Stored entries
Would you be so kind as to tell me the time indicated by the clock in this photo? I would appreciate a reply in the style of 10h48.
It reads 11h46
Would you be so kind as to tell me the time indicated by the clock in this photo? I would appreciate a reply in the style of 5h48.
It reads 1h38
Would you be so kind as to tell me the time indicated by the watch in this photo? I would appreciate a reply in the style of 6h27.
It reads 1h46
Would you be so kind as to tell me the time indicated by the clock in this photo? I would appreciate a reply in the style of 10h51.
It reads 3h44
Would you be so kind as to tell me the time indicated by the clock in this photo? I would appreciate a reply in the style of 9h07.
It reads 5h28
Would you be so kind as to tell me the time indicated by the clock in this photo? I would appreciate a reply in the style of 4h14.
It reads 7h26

==

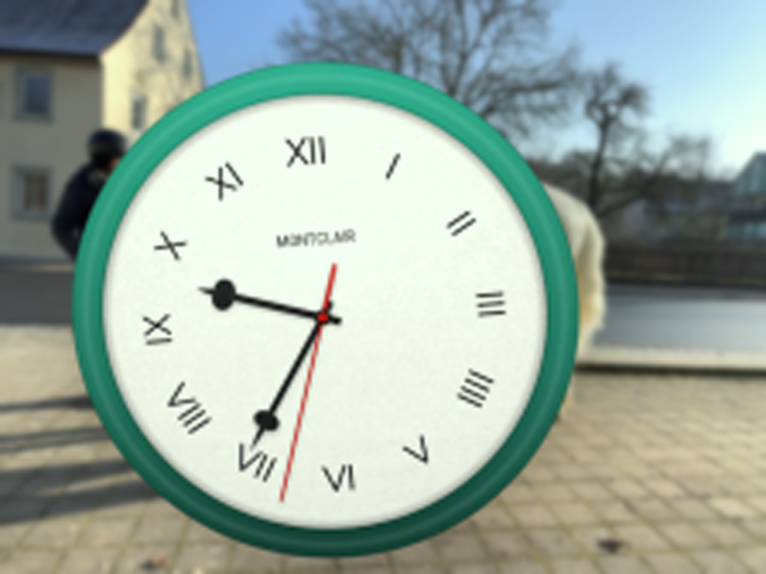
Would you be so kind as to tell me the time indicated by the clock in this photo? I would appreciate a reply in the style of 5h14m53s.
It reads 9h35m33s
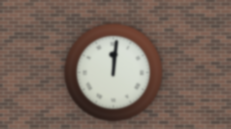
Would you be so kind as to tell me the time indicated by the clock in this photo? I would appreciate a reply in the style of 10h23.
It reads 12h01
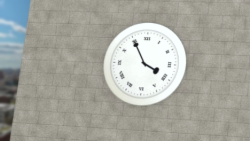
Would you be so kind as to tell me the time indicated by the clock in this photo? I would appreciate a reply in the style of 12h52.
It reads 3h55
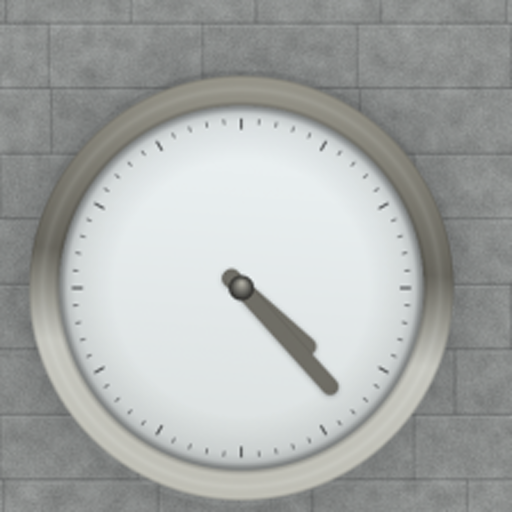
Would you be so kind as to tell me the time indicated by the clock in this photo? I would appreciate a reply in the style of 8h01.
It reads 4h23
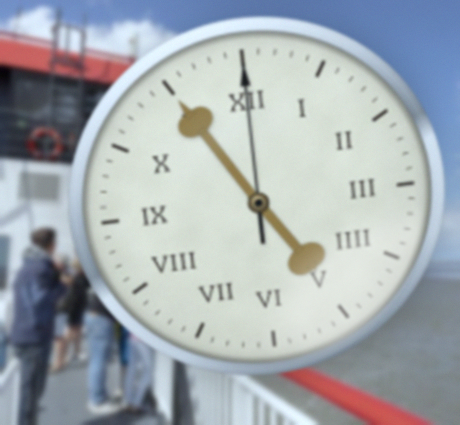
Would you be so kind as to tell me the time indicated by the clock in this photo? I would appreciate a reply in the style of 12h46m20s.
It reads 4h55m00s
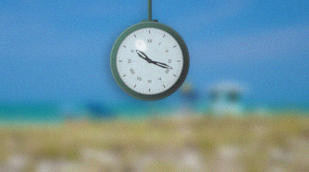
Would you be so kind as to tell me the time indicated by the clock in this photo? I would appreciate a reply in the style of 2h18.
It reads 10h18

--

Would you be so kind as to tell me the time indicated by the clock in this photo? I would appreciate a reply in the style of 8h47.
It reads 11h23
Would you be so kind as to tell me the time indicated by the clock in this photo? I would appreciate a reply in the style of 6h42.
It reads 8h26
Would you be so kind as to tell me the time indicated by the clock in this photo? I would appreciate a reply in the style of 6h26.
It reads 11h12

▶ Set task
Rewrite the stretch from the line containing "style of 10h48." through the line containing "It reads 11h46", swapping "appreciate" for "prefer" and keeping everything else the same.

▶ Solution to this exercise
Would you be so kind as to tell me the time indicated by the clock in this photo? I would prefer a reply in the style of 10h48.
It reads 11h46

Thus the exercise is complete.